Q1.With whom do you think the court sided in this case? Why?

…………………………..

Ch36

 

7-The Vancouver Group is made up of five investors, Pietz, Wynne, Fordham, Indermuehle, and Smith. The group entered into a partnership with Robert Berry for the joint purchase of the Sundance Hotel and Casino. The group and Berry made an offer to purchase the hotel. Pietz agreed to supply $500,000 to the deal and post a $285,000 letter of credit. However, after receiving information that caused him to doubt Berry, Pietz withdrew his interests from the partnership. Berry threatened to sue Pietz for breach of contract, fraud, and tortious breach of the covenant of good faith. Pietz and Berry settled, and Pietz subsequently sued the group for the cost of the settlement. The trial court rejected Pietz’s claim of breach of fiduciary duty. He appealed the decision.

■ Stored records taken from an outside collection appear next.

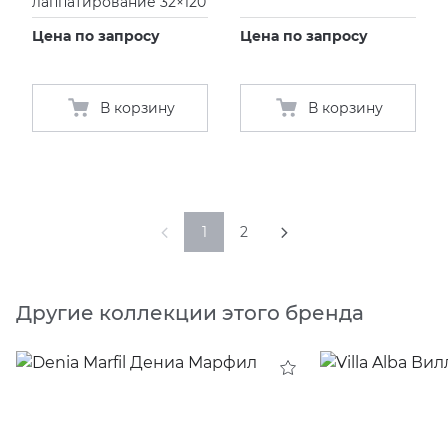
лаппатирование 32×120
Цена по запросу
Цена по запросу
В корзину
В корзину
1
2
Другие коллекции этого бренда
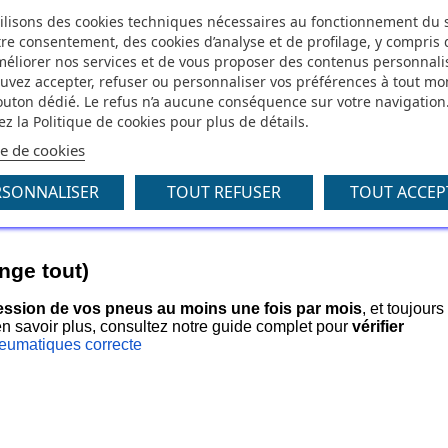
ilisons des cookies techniques nécessaires au fonctionnement du s
ing. Ils sont conçus pour offrir
le meilleur comportement rou
tre consentement, des cookies d’analyse et de profilage, y compris d
améliorer nos services et de vous proposer des contenus personnali
mouillée
;
uvez accepter, refuser ou personnaliser vos préférences à tout m
bouton dédié. Le refus n’a aucune conséquence sur votre navigation
z la Politique de cookies pour plus de détails.
e carburant consommé
;
ue de cookies
RSONNALISER
TOUT REFUSER
TOUT ACCEP
i
nge tout)
pression de vos pneus au moins une fois par mois
, et toujours
 en savoir plus, consultez notre guide complet pour
vérifier
eumatiques correcte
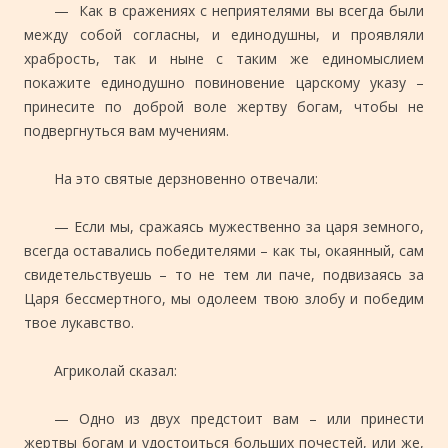
— Как в сражениях с неприятелями вы всегда были
между собой согласны, и единодушны, и проявляли
храбрость, так и ныне с таким же единомыслием
покажите единодушно повиновение царскому указу –
принесите по доброй воле жертву богам, чтобы не
подвергнуться вам мучениям.
На это святые дерзновенно отвечали:
— Если мы, сражаясь мужественно за царя земного,
всегда оставались победителями – как ты, окаянный, сам
свидетельствуешь – то не тем ли паче, подвизаясь за
Царя бессмертного, мы одолеем твою злобу и победим
твое лукавство.
Агриколай сказал:
— Одно из двух предстоит вам – или принести
жертвы богам и удостоиться больших почестей, или же,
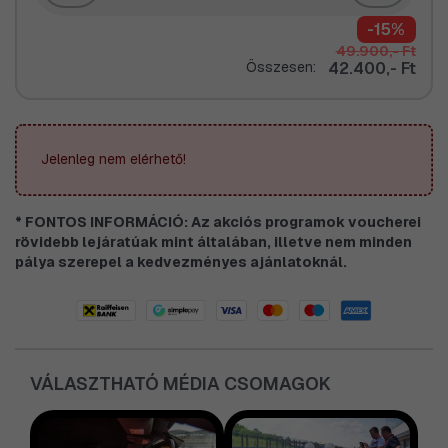
-15%
49.900,- Ft
Összesen:
42.400,- Ft
Jelenleg nem elérhető!
* FONTOS INFORMÁCIÓ: Az akciós programok voucherei
rövidebb lejáratúak mint általában, illetve nem minden
pálya szerepel a kedvezményes ajánlatoknál.
VÁLASZTHATÓ MÉDIA CSOMAGOK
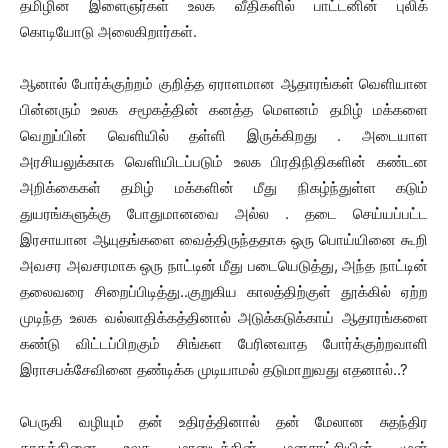
தமிழின இளைஞர்கள் உலக வீதிகளில் பாட்டனின் புலிக்
கொடியோடு அலைகிறார்கள்.
ஆனால் போர்க்குற்றம் குறித்த ஏராளமான ஆதாரங்கள் வெளியான
பின்னரும் உலக சமூகத்தின் கனத்த மெளனம் தமிழ் மக்களை
வெறுப்பின் வெளியில் தள்ளி இருக்கிறது . அடையாள
அரசியலுக்காக வெளியிடப்படும் உலக பிரதிநிதிகளின் கண்டன
அறிக்கைகள் தமிழ் மக்களின் மீது நிகழ்ந்துள்ள கடும்
துயரங்களுக்கு போதுமானவை அல்ல . தடை செய்யப்பட்ட
இரசாயான ஆயுதங்களை வைத்திருந்ததாக ஒரு பொய்யினை கூறி
அவசர அவசரமாக ஒரு நாட்டின் மீது படையெடுத்து, அந்த நாட்டின்
தலைவரை சிறைப்பிடித்து..குறுகிய காலத்திற்குள் தூக்கில் ஏற்ற
முடிந்த உலக வல்லாதிக்கத்தினால் அடுக்கடுக்காய் ஆதாரங்களை
கண்டு விட்டப்பிறகும் சிங்கள பேரினவாத போர்க்குற்றவாளி
இராசபக்சேவினை தண்டிக்க முடியாமல் தடுமாறுவது எதனால்..?
பெருகி வழியும் தன் உதிரத்தினால் தன் மேலான சுதந்திர
தாகத்தினை உலக மானுடத்தின் மனசாட்சியின் முன்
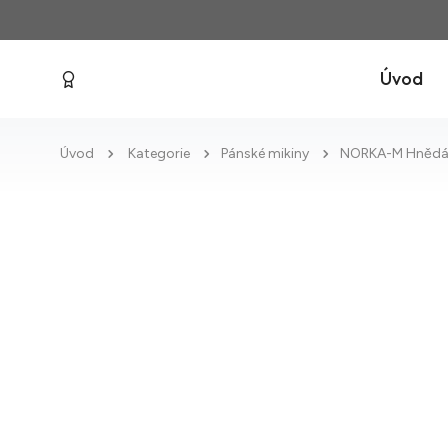
Úvod
Úvod
Kategorie
Pánské mikiny
NORKA-M Hněd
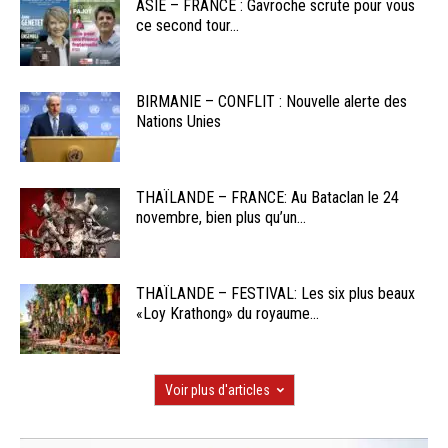
ASIE – FRANCE : Gavroche scrute pour vous
ce second tour...
BIRMANIE – CONFLIT : Nouvelle alerte des
Nations Unies
THAÏLANDE – FRANCE: Au Bataclan le 24
novembre, bien plus qu’un...
THAÏLANDE – FESTIVAL: Les six plus beaux
«Loy Krathong» du royaume...
Voir plus d'articles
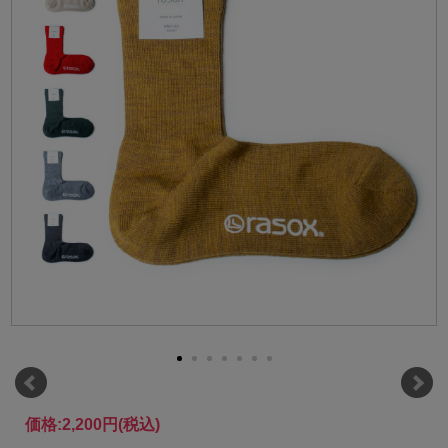
価格:
2,200円
(税込)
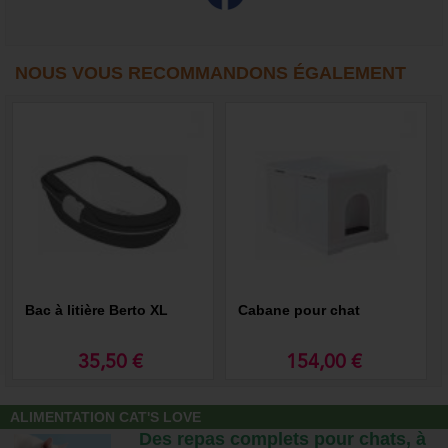
NOUS VOUS RECOMMANDONS ÉGALEMENT
Bac à litière Berto XL
Cabane pour chat
35,50 €
154,00 €
ALIMENTATION CAT'S LOVE
Des repas complets pour chats, à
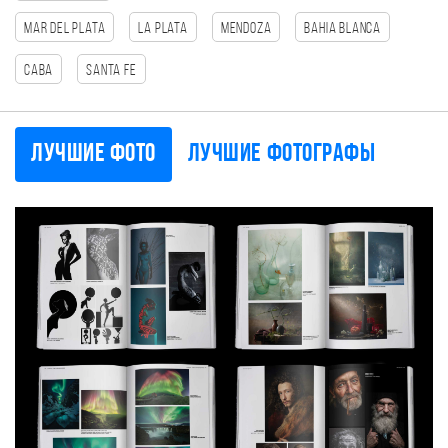
Mar del Plata
La Plata
Mendoza
Bahia Blanca
CABA
Santa Fe
Лучшие фото
Лучшие фотографы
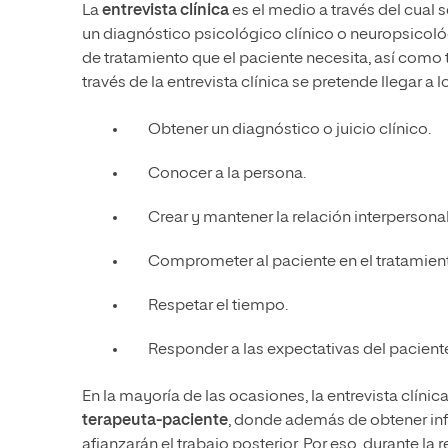
La
entrevista clínica
es el medio a través del cual s
un diagnóstico psicológico clínico o neuropsicoló
de tratamiento que el paciente necesita, así como t
través de la entrevista clínica se pretende llegar a 
Obtener un diagnóstico o juicio clínico.
Conocer a la persona.
Crear y mantener la relación interpersonal
Comprometer al paciente en el tratamien
Respetar el tiempo.
Responder a las expectativas del pacient
En la mayoría de las ocasiones, la entrevista clíni
terapeuta-paciente
, donde además de obtener info
afianzarán el trabajo posterior. Por eso, durante la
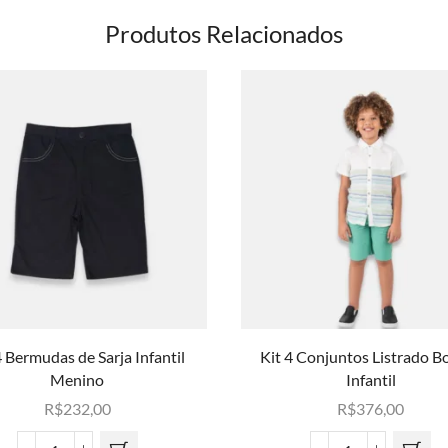
Produtos Relacionados
4 Bermudas de Sarja Infantil
Kit 4 Conjuntos Listrado B
Menino
Infantil
R$
232,00
R$
376,00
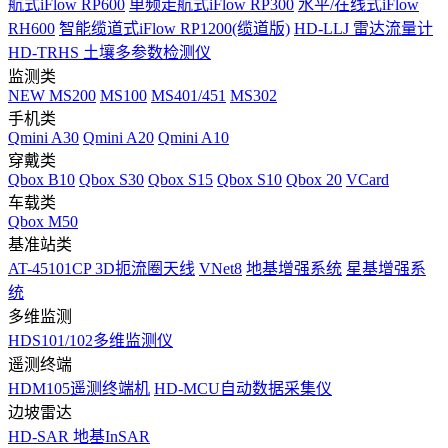
航式iFlow RP600
单频走航式iFlow RP300
水平/在线式iFlow
RH600
智能缆道式iFlow RP1200(缆道版)
HD-LLJ 雷达流量计
HD-TRHS 土壤多参数检测仪
监测类
NEW
MS200
MS100
MS401/451
MS302
手机类
Qmini A30
Qmini A20
Qmini A10
穿戴类
Qbox B10
Qbox S30
Qbox S15
Qbox S10
Qbox 20
VCard
车载类
Qbox M50
基准站类
AT-45101CP 3D扼流圈天线
VNet8
地基增强系统
星基增强系
统
多维监测
HDS101/102多维监测仪
遥测终端
HDM105遥测终端机
HD-MCU自动数据采集仪
边坡雷达
HD-SAR 地基InSAR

[Pietz v. Inderm-uehle, 949 P.2d 449 (1998).]

Q1.How do you think the court decided?

Q2.Was there a breach of fiduciary duty?

 

 

8-David Byker was an accountant working for Tom Mannes. The two talked about going into business together because they had complementary business skills-

-Mannes (defendant) could locate certain properties because of his real estate background and Byker (plaintiff) could raise money for the property purchases. Subsequently, the two agreed to engage in an ongoing business enterprise, to furnish capital, labor, and/or skill to the enterprise, to raise investment funds, and to share equally in the profits, losses, and expenses of the enterprise. To facilitate the investment of limited partners, Byker and Mannes created separate entities wherein they were general partners or shareholders for the purposes of operating each separate entity. After the two men encountered some financial difficulties with a venture, Byker approached Mannes with

regard to equalizing payments as a result of the losses incurred with the failed business opportunity. Mannes claims that this was the first time he ever received notice about any outstanding payments. After unsuccessfully seeking reimbursement from Mannes, Byker filed suit for the recovery of the money on the basis that the two men had entered into a partnership. Specifically, Byker asserted that the obligations between him and the defendant were not limited to their formal business relationships established by the individual partnerships and corporate entities but that there was a “general” partnership underlying all their business affairs. In response, Mannes asserted that he merely invested in separate business ventures with the plaintiff and that there were no other understandings between them.

[Byker v. Mannes, 465 Mich.637; 641 N.W.2d 210 (2002).]

Q1.Did the two businessmen form a partnership, or were their business deals all separate ventures?

Q2.Was there intent to make a consensual business relationship even though Mannes argues there was not?